= Task =
Repeat exactly the lines of the entries below from the one with "naučnom metodom u" through the one with "neophodno da se traži neki poseban sistem za", both ends included, and nothing else.

= Dataset entries =
▼▼▼
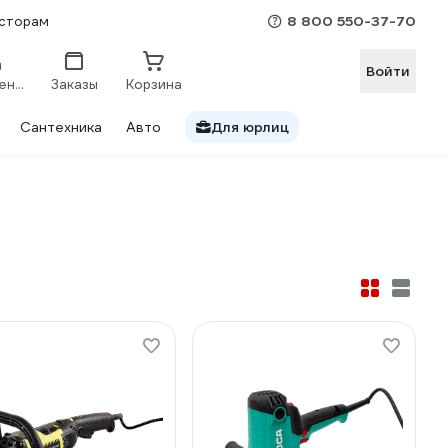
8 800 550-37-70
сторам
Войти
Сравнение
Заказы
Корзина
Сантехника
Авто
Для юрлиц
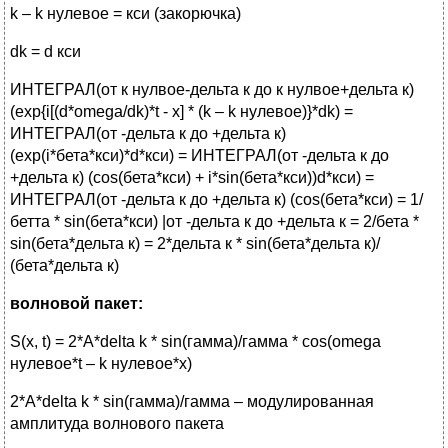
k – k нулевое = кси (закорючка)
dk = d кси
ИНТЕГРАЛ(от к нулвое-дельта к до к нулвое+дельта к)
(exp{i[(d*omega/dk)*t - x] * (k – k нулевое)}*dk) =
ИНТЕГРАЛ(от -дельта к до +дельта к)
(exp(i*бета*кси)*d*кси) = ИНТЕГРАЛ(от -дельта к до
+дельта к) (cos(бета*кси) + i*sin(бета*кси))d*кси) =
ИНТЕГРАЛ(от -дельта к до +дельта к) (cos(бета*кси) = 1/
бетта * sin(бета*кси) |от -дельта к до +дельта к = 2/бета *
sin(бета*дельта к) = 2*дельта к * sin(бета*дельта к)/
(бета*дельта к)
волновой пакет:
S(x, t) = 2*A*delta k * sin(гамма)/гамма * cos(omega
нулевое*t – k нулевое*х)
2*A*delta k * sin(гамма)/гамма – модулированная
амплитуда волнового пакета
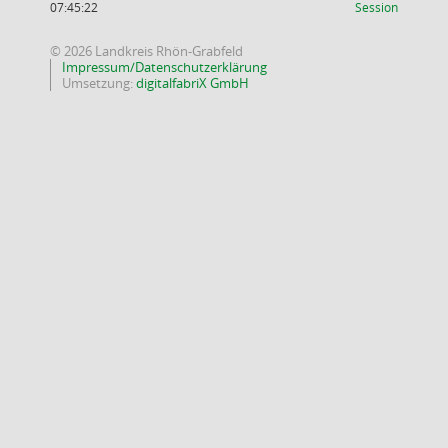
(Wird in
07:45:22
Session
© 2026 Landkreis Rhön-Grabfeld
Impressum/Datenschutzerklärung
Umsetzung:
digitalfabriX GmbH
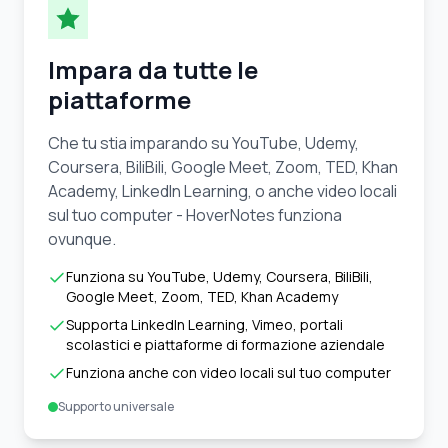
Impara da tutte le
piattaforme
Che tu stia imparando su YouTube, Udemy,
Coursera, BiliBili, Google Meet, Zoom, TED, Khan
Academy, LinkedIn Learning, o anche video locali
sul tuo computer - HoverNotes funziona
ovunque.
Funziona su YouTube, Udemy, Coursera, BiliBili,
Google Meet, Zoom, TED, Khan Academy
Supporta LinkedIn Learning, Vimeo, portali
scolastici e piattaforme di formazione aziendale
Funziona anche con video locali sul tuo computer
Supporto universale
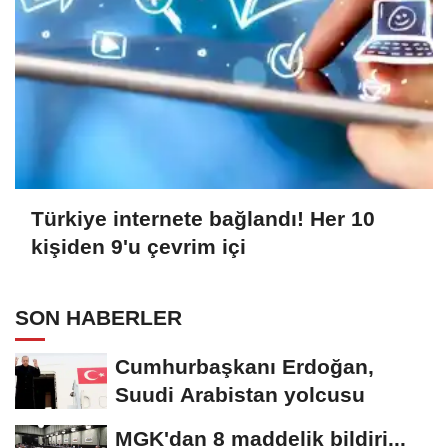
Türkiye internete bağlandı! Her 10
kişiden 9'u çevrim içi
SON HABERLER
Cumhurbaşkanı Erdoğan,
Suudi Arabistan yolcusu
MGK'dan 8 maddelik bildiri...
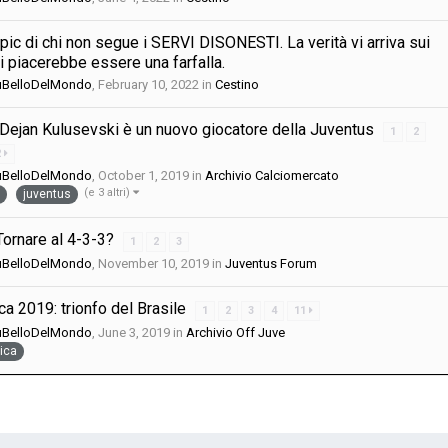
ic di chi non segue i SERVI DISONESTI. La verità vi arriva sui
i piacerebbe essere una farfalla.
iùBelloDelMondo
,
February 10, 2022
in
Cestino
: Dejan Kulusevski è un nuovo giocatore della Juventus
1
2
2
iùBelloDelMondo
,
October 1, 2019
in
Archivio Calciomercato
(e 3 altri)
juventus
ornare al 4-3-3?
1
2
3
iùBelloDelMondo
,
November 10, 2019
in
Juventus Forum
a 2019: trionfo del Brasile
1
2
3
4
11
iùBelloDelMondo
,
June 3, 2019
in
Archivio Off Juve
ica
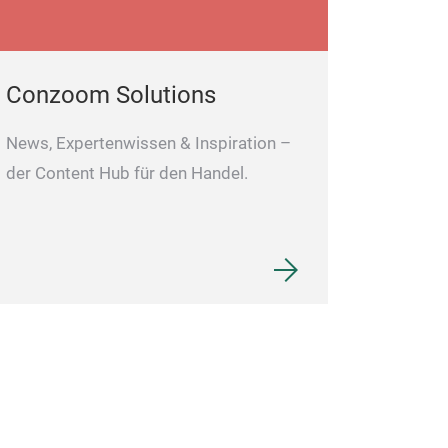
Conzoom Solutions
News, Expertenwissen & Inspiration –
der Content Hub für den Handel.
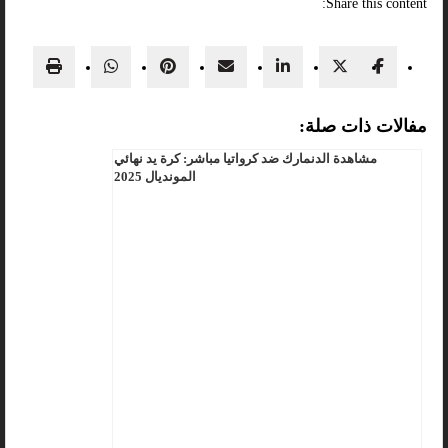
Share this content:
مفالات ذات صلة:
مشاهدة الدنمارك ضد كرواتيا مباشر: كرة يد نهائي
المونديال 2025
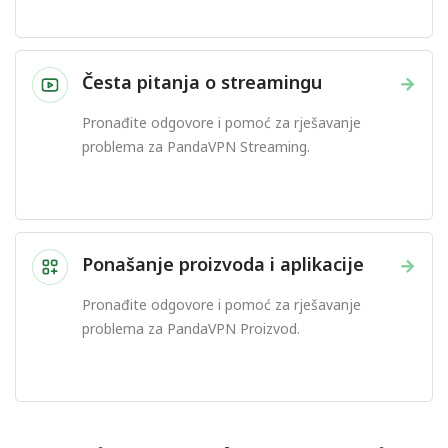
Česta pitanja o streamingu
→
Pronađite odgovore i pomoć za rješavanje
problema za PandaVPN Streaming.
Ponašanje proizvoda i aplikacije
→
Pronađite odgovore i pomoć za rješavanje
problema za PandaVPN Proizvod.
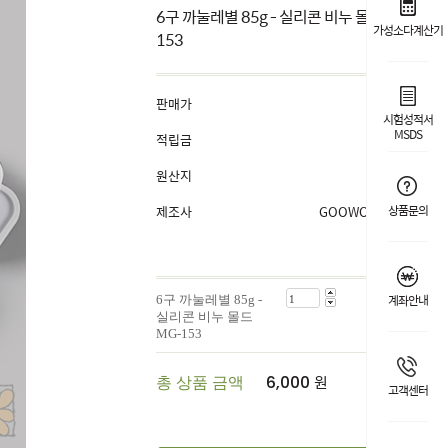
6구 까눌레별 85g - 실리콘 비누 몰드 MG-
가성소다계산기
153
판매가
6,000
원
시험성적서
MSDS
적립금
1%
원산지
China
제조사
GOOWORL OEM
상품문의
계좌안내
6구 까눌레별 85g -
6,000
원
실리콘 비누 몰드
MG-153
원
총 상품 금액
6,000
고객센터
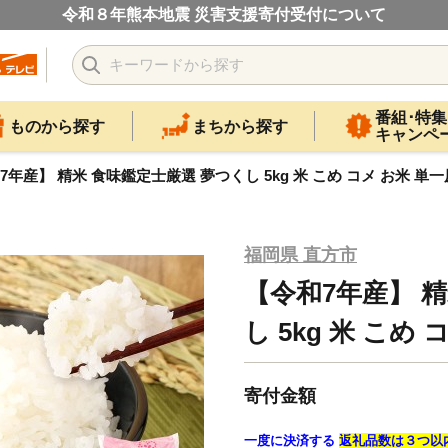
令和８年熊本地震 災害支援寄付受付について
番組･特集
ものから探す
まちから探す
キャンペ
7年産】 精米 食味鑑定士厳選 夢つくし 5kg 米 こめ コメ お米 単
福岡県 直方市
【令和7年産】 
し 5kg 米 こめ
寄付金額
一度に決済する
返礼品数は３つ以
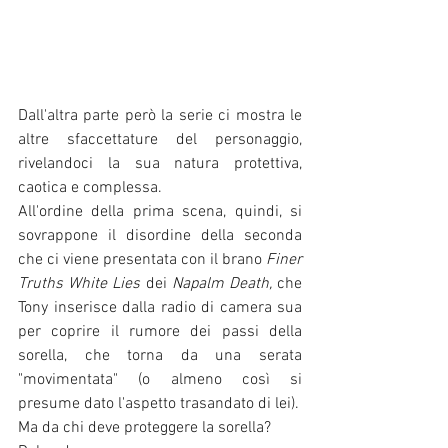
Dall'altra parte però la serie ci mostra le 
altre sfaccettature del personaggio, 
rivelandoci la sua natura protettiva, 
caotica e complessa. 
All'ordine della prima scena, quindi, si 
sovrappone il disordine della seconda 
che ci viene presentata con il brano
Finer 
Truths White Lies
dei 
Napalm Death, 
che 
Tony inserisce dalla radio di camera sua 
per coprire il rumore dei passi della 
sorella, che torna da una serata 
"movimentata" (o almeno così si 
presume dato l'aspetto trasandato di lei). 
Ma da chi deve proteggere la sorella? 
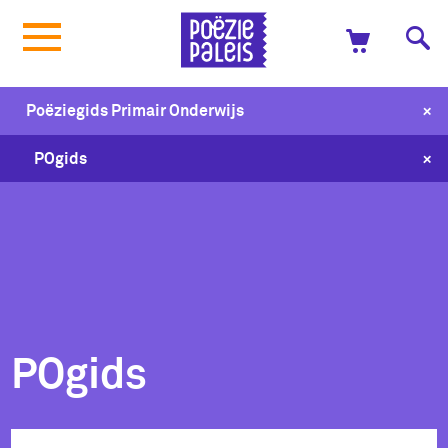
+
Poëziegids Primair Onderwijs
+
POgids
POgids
▲▲▲
▼▼▼
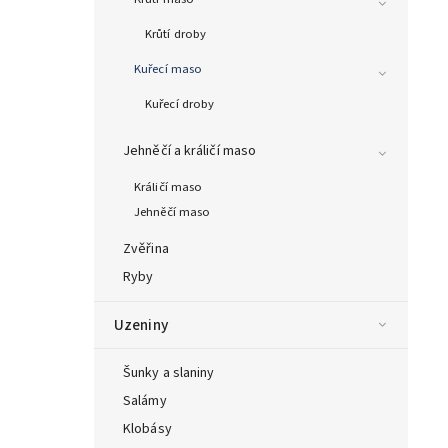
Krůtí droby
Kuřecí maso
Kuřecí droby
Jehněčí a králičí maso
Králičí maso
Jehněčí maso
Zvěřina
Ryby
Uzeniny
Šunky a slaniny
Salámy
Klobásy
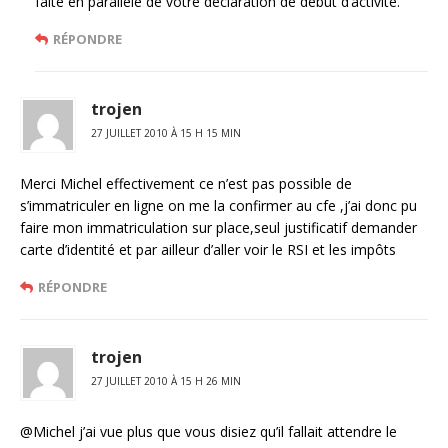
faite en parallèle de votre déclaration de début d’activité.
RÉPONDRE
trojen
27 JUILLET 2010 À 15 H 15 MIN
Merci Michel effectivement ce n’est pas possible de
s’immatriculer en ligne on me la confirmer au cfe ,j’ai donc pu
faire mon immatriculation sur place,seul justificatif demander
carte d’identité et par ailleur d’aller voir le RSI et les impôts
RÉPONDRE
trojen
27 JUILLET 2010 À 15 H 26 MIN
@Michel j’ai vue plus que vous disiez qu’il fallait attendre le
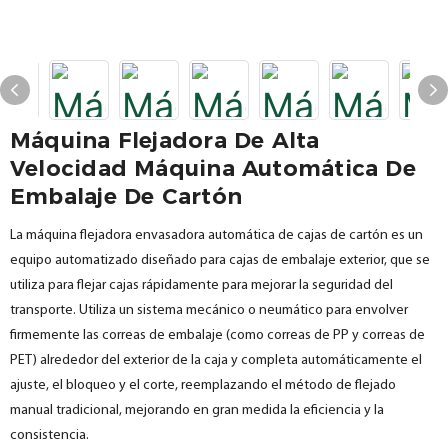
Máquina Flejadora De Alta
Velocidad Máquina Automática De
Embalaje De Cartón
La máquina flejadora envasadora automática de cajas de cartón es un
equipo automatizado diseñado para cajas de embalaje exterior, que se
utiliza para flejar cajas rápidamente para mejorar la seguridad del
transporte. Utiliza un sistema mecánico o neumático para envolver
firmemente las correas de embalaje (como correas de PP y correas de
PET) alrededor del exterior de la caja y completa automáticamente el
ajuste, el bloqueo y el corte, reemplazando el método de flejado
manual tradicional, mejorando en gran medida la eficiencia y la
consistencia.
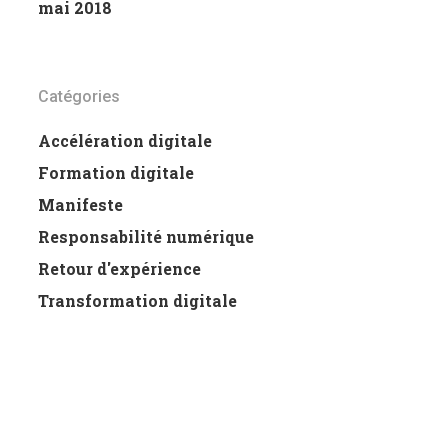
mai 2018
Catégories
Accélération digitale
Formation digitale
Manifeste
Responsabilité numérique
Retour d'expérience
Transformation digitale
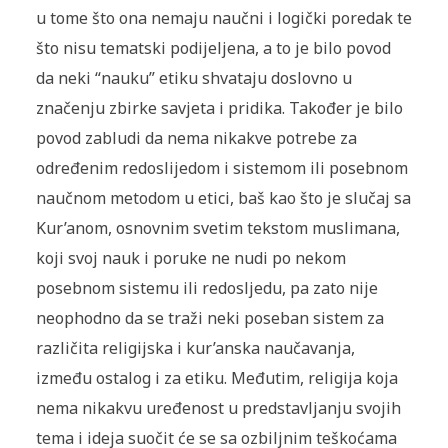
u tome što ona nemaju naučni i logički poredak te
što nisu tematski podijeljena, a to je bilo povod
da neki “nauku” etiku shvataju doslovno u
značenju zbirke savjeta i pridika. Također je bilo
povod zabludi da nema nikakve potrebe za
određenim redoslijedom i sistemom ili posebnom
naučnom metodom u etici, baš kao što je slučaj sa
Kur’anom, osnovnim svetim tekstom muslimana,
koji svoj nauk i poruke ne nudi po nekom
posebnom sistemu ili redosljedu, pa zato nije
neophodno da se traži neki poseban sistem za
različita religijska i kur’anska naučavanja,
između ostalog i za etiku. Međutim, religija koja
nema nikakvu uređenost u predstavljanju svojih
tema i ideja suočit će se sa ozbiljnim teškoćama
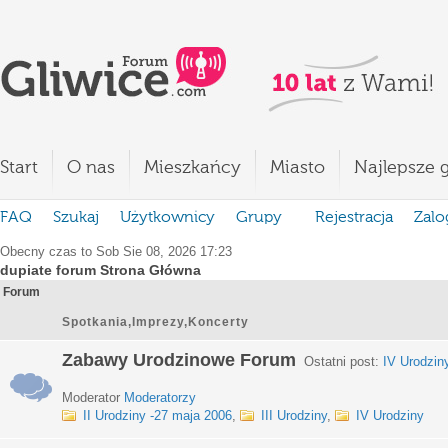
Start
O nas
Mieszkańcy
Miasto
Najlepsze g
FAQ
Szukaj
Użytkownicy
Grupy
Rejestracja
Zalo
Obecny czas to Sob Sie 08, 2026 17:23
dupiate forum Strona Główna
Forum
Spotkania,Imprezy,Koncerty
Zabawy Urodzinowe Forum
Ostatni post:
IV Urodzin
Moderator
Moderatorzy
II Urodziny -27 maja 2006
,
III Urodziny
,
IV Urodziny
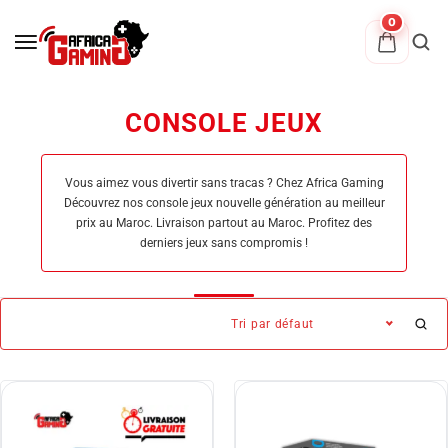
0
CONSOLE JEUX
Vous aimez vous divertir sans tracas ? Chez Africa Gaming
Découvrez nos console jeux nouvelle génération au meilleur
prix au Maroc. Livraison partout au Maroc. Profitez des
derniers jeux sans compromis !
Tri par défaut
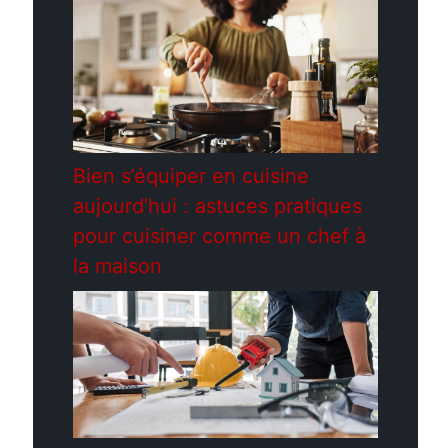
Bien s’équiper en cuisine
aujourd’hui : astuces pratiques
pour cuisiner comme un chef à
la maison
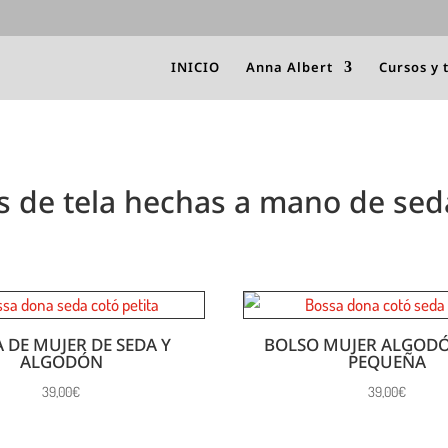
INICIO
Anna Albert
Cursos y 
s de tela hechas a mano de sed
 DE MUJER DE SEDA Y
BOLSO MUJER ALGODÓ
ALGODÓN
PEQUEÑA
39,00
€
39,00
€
▲▲▲
= Your response =
naučnom metodom u etici, baš kao što je slučaj sa
Kur’anom, osnovnim svetim tekstom muslimana,
koji svoj nauk i poruke ne nudi po nekom
posebnom sistemu ili redosljedu, pa zato nije
neophodno da se traži neki poseban sistem za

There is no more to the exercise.